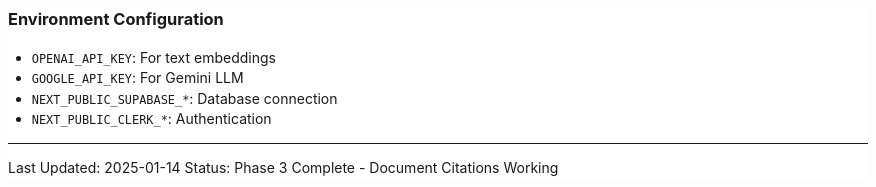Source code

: ### Environment Configuration
- `OPENAI_API_KEY`: For text embeddings
- `GOOGLE_API_KEY`: For Gemini LLM
- `NEXT_PUBLIC_SUPABASE_*`: Database connection
- `NEXT_PUBLIC_CLERK_*`: Authentication

---

Last Updated: 2025-01-14
Status: Phase 3 Complete - Document Citations Working
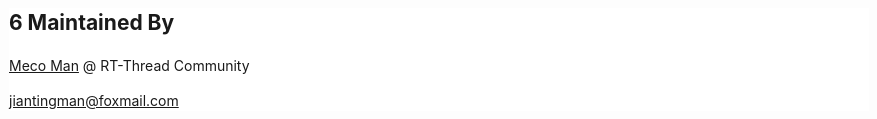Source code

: 


## 6 Maintained By

[Meco Man](https://github.com/mysterywolf) @ RT-Thread Community

jiantingman@foxmail.com 

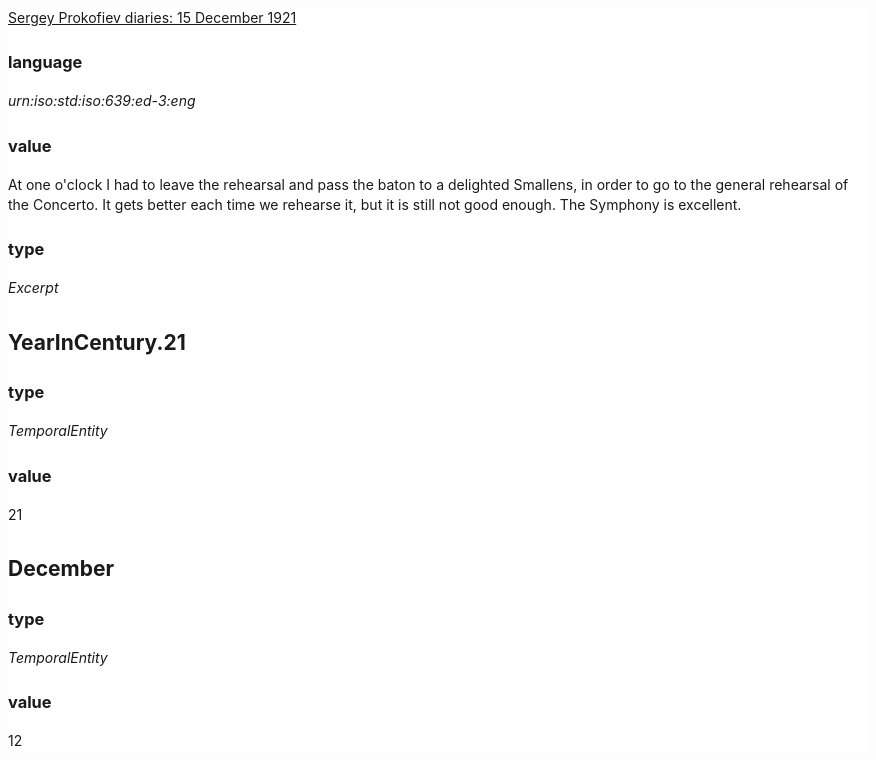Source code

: [Sergey Prokofiev diaries: 15 December 1921](#Sergey-Prokofiev-diaries-15-December-1921)

### language


*urn:iso:std:iso:639:ed-3:eng*

### value


<p>At one o'clock I had to leave the rehearsal and pass the baton to a delighted Smallens, in order to go to the general rehearsal of the Concerto. It gets better each time we rehearse it, but it is still not good enough. The Symphony is excellent.</p>

### type


*Excerpt*

## YearInCentury.21

### type


*TemporalEntity*

### value


21

## December

### type


*TemporalEntity*

### value


12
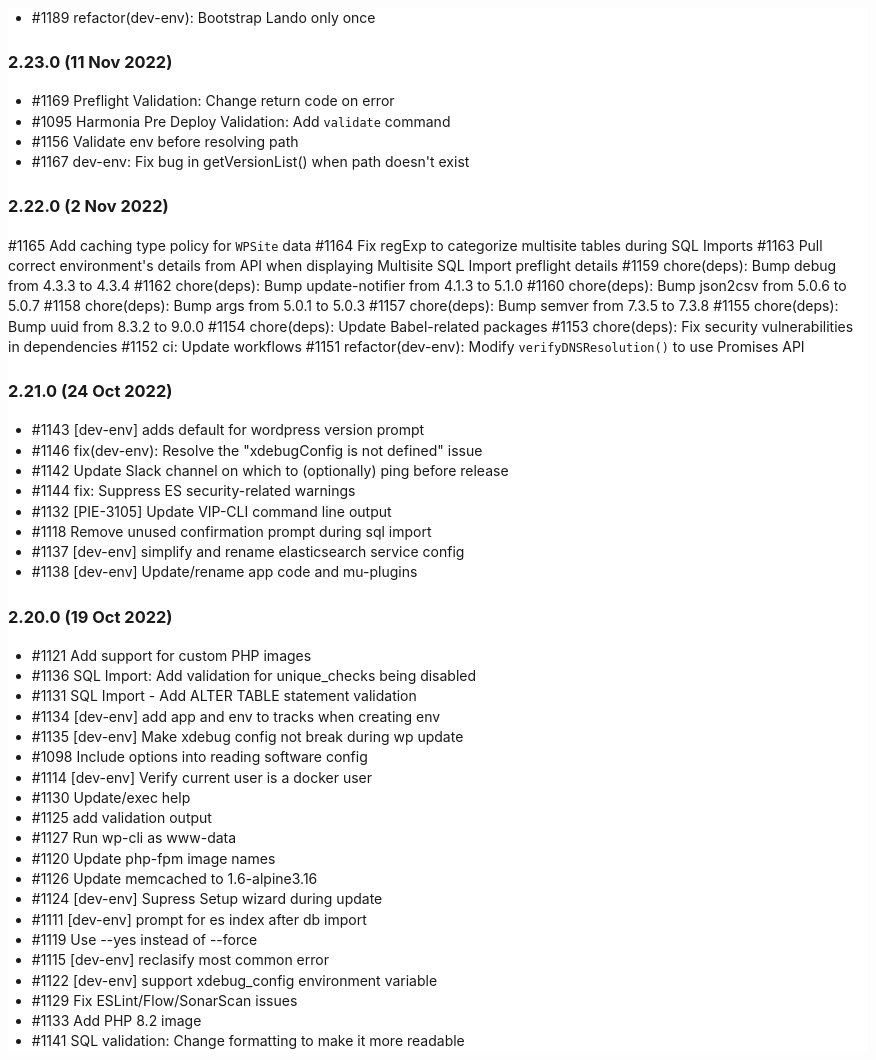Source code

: - #1189 refactor(dev-env): Bootstrap Lando only once

### 2.23.0 (11 Nov 2022)

- #1169 Preflight Validation: Change return code on error
- #1095 Harmonia Pre Deploy Validation: Add `validate` command
- #1156 Validate env before resolving path
- #1167 dev-env: Fix bug in getVersionList() when path doesn't exist

### 2.22.0 (2 Nov 2022)

#1165  Add caching type policy for `WPSite` data
#1164  Fix regExp to categorize multisite tables during SQL Imports
#1163  Pull correct environment's details from API when displaying Multisite SQL Import preflight details
#1159  chore(deps): Bump debug from 4.3.3 to 4.3.4
#1162  chore(deps): Bump update-notifier from 4.1.3 to 5.1.0
#1160  chore(deps): Bump json2csv from 5.0.6 to 5.0.7
#1158  chore(deps): Bump args from 5.0.1 to 5.0.3
#1157  chore(deps): Bump semver from 7.3.5 to 7.3.8
#1155  chore(deps): Bump uuid from 8.3.2 to 9.0.0
#1154  chore(deps): Update Babel-related packages
#1153  chore(deps): Fix security vulnerabilities in dependencies
#1152  ci: Update workflows
#1151  refactor(dev-env): Modify `verifyDNSResolution()` to use Promises API

### 2.21.0 (24 Oct 2022)

- #1143 [dev-env] adds default for wordpress version prompt
- #1146 fix(dev-env): Resolve the "xdebugConfig is not defined" issue
- #1142 Update Slack channel on which to (optionally) ping before release
- #1144 fix: Suppress ES security-related warnings
- #1132 [PIE-3105] Update VIP-CLI command line output
- #1118 Remove unused confirmation prompt during sql import
- #1137 [dev-env] simplify and rename elasticsearch service config
- #1138 [dev-env] Update/rename app code and mu-plugins

### 2.20.0 (19 Oct 2022)

- #1121  Add support for custom PHP images
- #1136  SQL Import: Add validation for unique_checks being disabled
- #1131  SQL Import - Add ALTER TABLE statement validation
- #1134  [dev-env] add app and env to tracks when creating env
- #1135  [dev-env] Make xdebug config not break during wp update
- #1098  Include options into reading software config
- #1114  [dev-env] Verify current user is a docker user
- #1130  Update/exec help
- #1125  add validation output
- #1127  Run wp-cli as www-data
- #1120  Update php-fpm image names
- #1126  Update memcached to 1.6-alpine3.16
- #1124  [dev-env] Supress Setup wizard during update
- #1111  [dev-env] prompt for es index after db import
- #1119  Use --yes instead of --force
- #1115  [dev-env] reclasify most common error
- #1122  [dev-env] support xdebug_config environment variable
- #1129  Fix ESLint/Flow/SonarScan issues
- #1133  Add PHP 8.2 image
- #1141  SQL validation: Change formatting to make it more readable
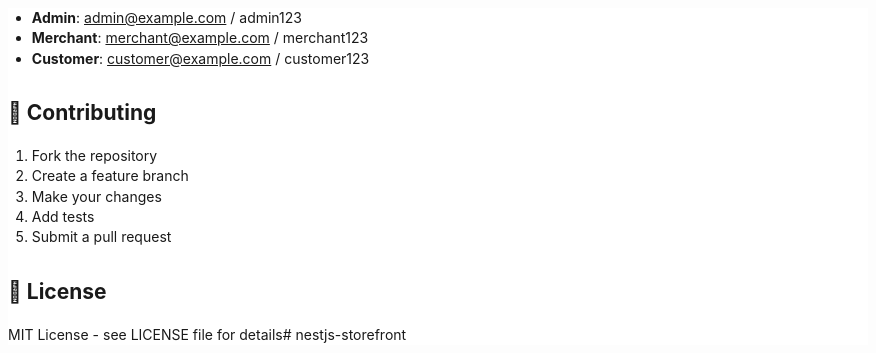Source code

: - **Admin**: admin@example.com / admin123
- **Merchant**: merchant@example.com / merchant123  
- **Customer**: customer@example.com / customer123

## 🤝 Contributing

1. Fork the repository
2. Create a feature branch
3. Make your changes
4. Add tests
5. Submit a pull request

## 📄 License

MIT License - see LICENSE file for details# nestjs-storefront
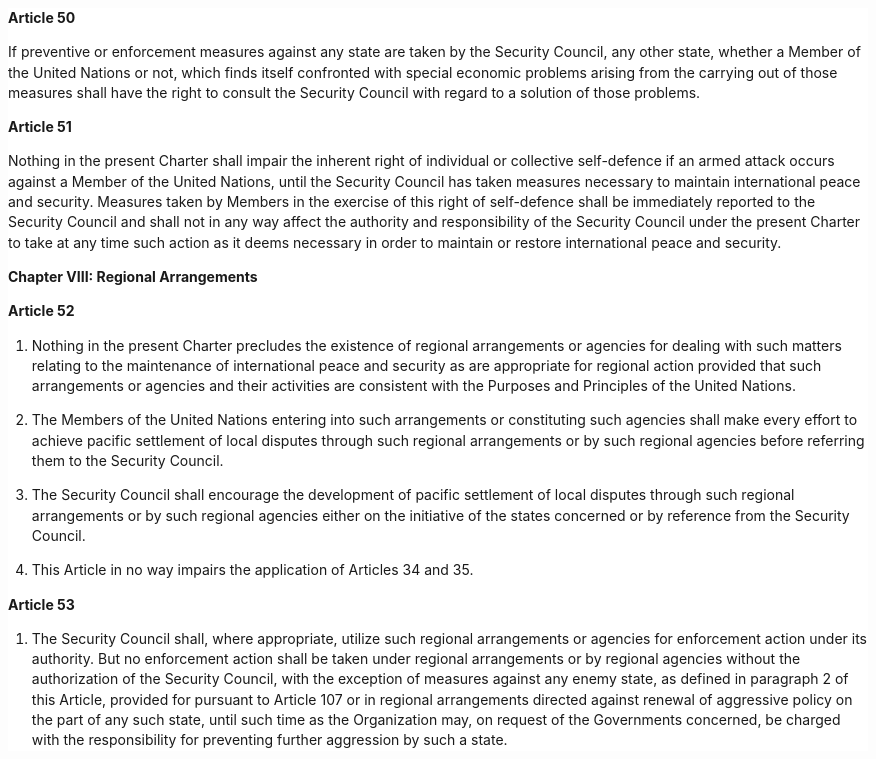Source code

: **Article 50**

If preventive or enforcement measures against any state are taken by the
Security Council, any other state, whether a Member of the United
Nations or not, which finds itself confronted with special economic
problems arising from the carrying out of those measures shall have the
right to consult the Security Council with regard to a solution of those
problems.

**Article 51**

Nothing in the present Charter shall impair the inherent right of
individual or collective self-defence if an armed attack occurs against
a Member of the United Nations, until the Security Council has taken
measures necessary to maintain international peace and security.
Measures taken by Members in the exercise of this right of self-defence
shall be immediately reported to the Security Council and shall not in
any way affect the authority and responsibility of the Security Council
under the present Charter to take at any time such action as it deems
necessary in order to maintain or restore international peace and
security.

**Chapter VIII: Regional Arrangements**

**Article 52**

1.  Nothing in the present Charter precludes the existence of regional
    arrangements or agencies for dealing with such matters relating to
    the maintenance of international peace and security as are
    appropriate for regional action provided that such arrangements or
    agencies and their activities are consistent with the Purposes and
    Principles of the United Nations.

2.  The Members of the United Nations entering into such arrangements or
    constituting such agencies shall make every effort to achieve
    pacific settlement of local disputes through such regional
    arrangements or by such regional agencies before referring them to
    the Security Council.

3.  The Security Council shall encourage the development of pacific
    settlement of local disputes through such regional arrangements or
    by such regional agencies either on the initiative of the states
    concerned or by reference from the Security Council.

4.  This Article in no way impairs the application of Articles 34 and
    35.

**Article 53**

1.  The Security Council shall, where appropriate, utilize such regional
    arrangements or agencies for enforcement action under its authority.
    But no enforcement action shall be taken under regional arrangements
    or by regional agencies without the authorization of the Security
    Council, with the exception of measures against any enemy state, as
    defined in paragraph 2 of this Article, provided for pursuant to
    Article 107 or in regional arrangements directed against renewal of
    aggressive policy on the part of any such state, until such time as
    the Organization may, on request of the Governments concerned, be
    charged with the responsibility for preventing further aggression by
    such a state.
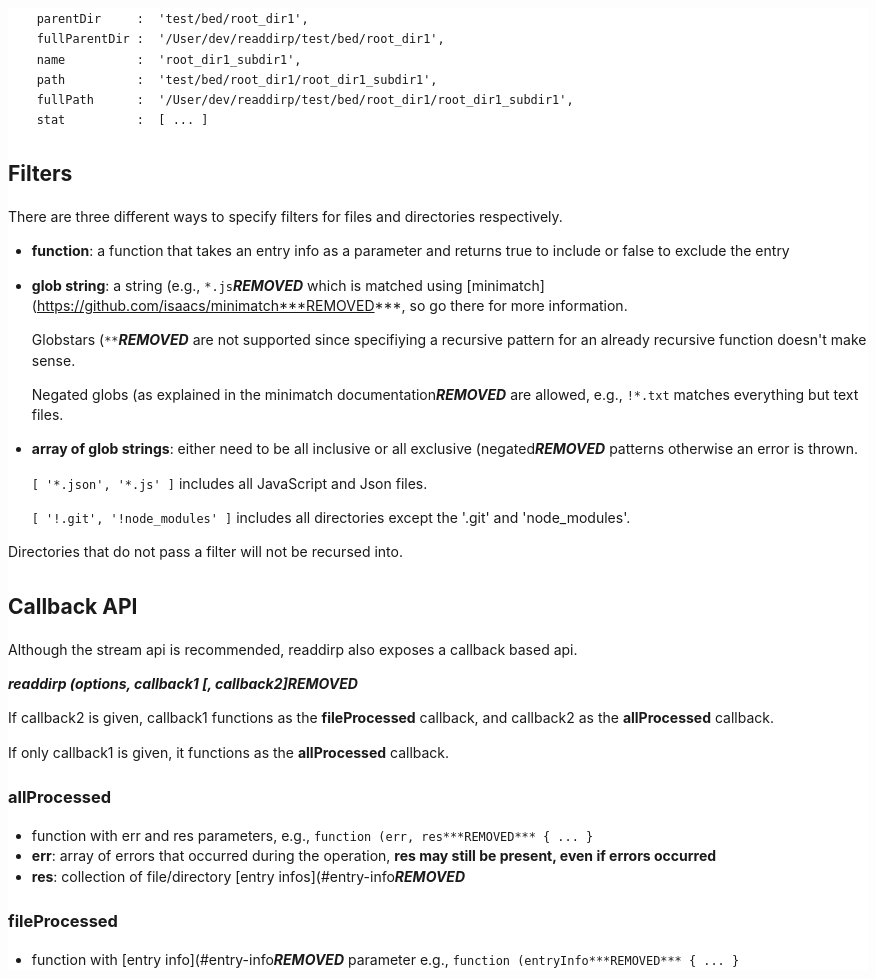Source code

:         parentDir     :  'test/bed/root_dir1',
        fullParentDir :  '/User/dev/readdirp/test/bed/root_dir1',
        name          :  'root_dir1_subdir1',
        path          :  'test/bed/root_dir1/root_dir1_subdir1',
        fullPath      :  '/User/dev/readdirp/test/bed/root_dir1/root_dir1_subdir1',
        stat          :  [ ... ]
                    
## Filters
    
There are three different ways to specify filters for files and directories respectively. 

- **function**: a function that takes an entry info as a parameter and returns true to include or false to exclude the entry

- **glob string**: a string (e.g., `*.js`***REMOVED*** which is matched using [minimatch](https://github.com/isaacs/minimatch***REMOVED***, so go there for more
    information. 

    Globstars (`**`***REMOVED*** are not supported since specifiying a recursive pattern for an already recursive function doesn't make sense.

    Negated globs (as explained in the minimatch documentation***REMOVED*** are allowed, e.g., `!*.txt` matches everything but text files.

- **array of glob strings**: either need to be all inclusive or all exclusive (negated***REMOVED*** patterns otherwise an error is thrown.
    
    `[ '*.json', '*.js' ]` includes all JavaScript and Json files.
    
    
    `[ '!.git', '!node_modules' ]` includes all directories except the '.git' and 'node_modules'.

Directories that do not pass a filter will not be recursed into.

## Callback API

Although the stream api is recommended, readdirp also exposes a callback based api.

***readdirp (options, callback1 [, callback2]***REMOVED******

If callback2 is given, callback1 functions as the **fileProcessed** callback, and callback2 as the **allProcessed** callback.

If only callback1 is given, it functions as the **allProcessed** callback.

### allProcessed 

- function with err and res parameters, e.g., `function (err, res***REMOVED*** { ... }`
- **err**: array of errors that occurred during the operation, **res may still be present, even if errors occurred**
- **res**: collection of file/directory [entry infos](#entry-info***REMOVED***

### fileProcessed

- function with [entry info](#entry-info***REMOVED*** parameter e.g., `function (entryInfo***REMOVED*** { ... }`
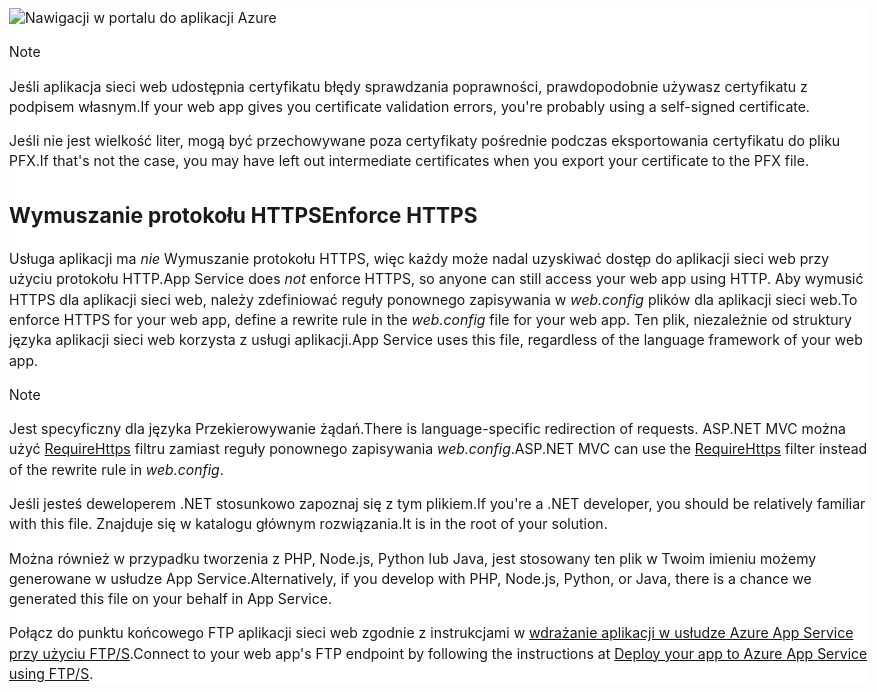 ![Nawigacji w portalu do aplikacji Azure](./media/app-service-web-tutorial-custom-ssl/app-with-custom-ssl.png)

> [!NOTE]
> <span data-ttu-id="b51f4-204">Jeśli aplikacja sieci web udostępnia certyfikatu błędy sprawdzania poprawności, prawdopodobnie używasz certyfikatu z podpisem własnym.</span><span class="sxs-lookup"><span data-stu-id="b51f4-204">If your web app gives you certificate validation errors, you're probably using a self-signed certificate.</span></span>
>
> <span data-ttu-id="b51f4-205">Jeśli nie jest wielkość liter, mogą być przechowywane poza certyfikaty pośrednie podczas eksportowania certyfikatu do pliku PFX.</span><span class="sxs-lookup"><span data-stu-id="b51f4-205">If that's not the case, you may have left out intermediate certificates when you export your certificate to the PFX file.</span></span>

<a name="bkmk_enforce"></a>

## <a name="enforce-https"></a><span data-ttu-id="b51f4-206">Wymuszanie protokołu HTTPS</span><span class="sxs-lookup"><span data-stu-id="b51f4-206">Enforce HTTPS</span></span>

<span data-ttu-id="b51f4-207">Usługa aplikacji ma *nie* Wymuszanie protokołu HTTPS, więc każdy może nadal uzyskiwać dostęp do aplikacji sieci web przy użyciu protokołu HTTP.</span><span class="sxs-lookup"><span data-stu-id="b51f4-207">App Service does *not* enforce HTTPS, so anyone can still access your web app using HTTP.</span></span> <span data-ttu-id="b51f4-208">Aby wymusić HTTPS dla aplikacji sieci web, należy zdefiniować reguły ponownego zapisywania w _web.config_ plików dla aplikacji sieci web.</span><span class="sxs-lookup"><span data-stu-id="b51f4-208">To enforce HTTPS for your web app, define a rewrite rule in the _web.config_ file for your web app.</span></span> <span data-ttu-id="b51f4-209">Ten plik, niezależnie od struktury języka aplikacji sieci web korzysta z usługi aplikacji.</span><span class="sxs-lookup"><span data-stu-id="b51f4-209">App Service uses this file, regardless of the language framework of your web app.</span></span>

> [!NOTE]
> <span data-ttu-id="b51f4-210">Jest specyficzny dla języka Przekierowywanie żądań.</span><span class="sxs-lookup"><span data-stu-id="b51f4-210">There is language-specific redirection of requests.</span></span> <span data-ttu-id="b51f4-211">ASP.NET MVC można użyć [RequireHttps](http://msdn.microsoft.com/library/system.web.mvc.requirehttpsattribute.aspx) filtru zamiast reguły ponownego zapisywania _web.config_.</span><span class="sxs-lookup"><span data-stu-id="b51f4-211">ASP.NET MVC can use the [RequireHttps](http://msdn.microsoft.com/library/system.web.mvc.requirehttpsattribute.aspx) filter instead of the rewrite rule in _web.config_.</span></span>

<span data-ttu-id="b51f4-212">Jeśli jesteś deweloperem .NET stosunkowo zapoznaj się z tym plikiem.</span><span class="sxs-lookup"><span data-stu-id="b51f4-212">If you're a .NET developer, you should be relatively familiar with this file.</span></span> <span data-ttu-id="b51f4-213">Znajduje się w katalogu głównym rozwiązania.</span><span class="sxs-lookup"><span data-stu-id="b51f4-213">It is in the root of your solution.</span></span>

<span data-ttu-id="b51f4-214">Można również w przypadku tworzenia z PHP, Node.js, Python lub Java, jest stosowany ten plik w Twoim imieniu możemy generowane w usłudze App Service.</span><span class="sxs-lookup"><span data-stu-id="b51f4-214">Alternatively, if you develop with PHP, Node.js, Python, or Java, there is a chance we generated this file on your behalf in App Service.</span></span>

<span data-ttu-id="b51f4-215">Połącz do punktu końcowego FTP aplikacji sieci web zgodnie z instrukcjami w [wdrażanie aplikacji w usłudze Azure App Service przy użyciu FTP/S](app-service-deploy-ftp.md).</span><span class="sxs-lookup"><span data-stu-id="b51f4-215">Connect to your web app's FTP endpoint by following the instructions at [Deploy your app to Azure App Service using FTP/S](app-service-deploy-ftp.md).</span></span>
+---+
For the data above, state how many of its lines contain the word "before", giving no other text.

3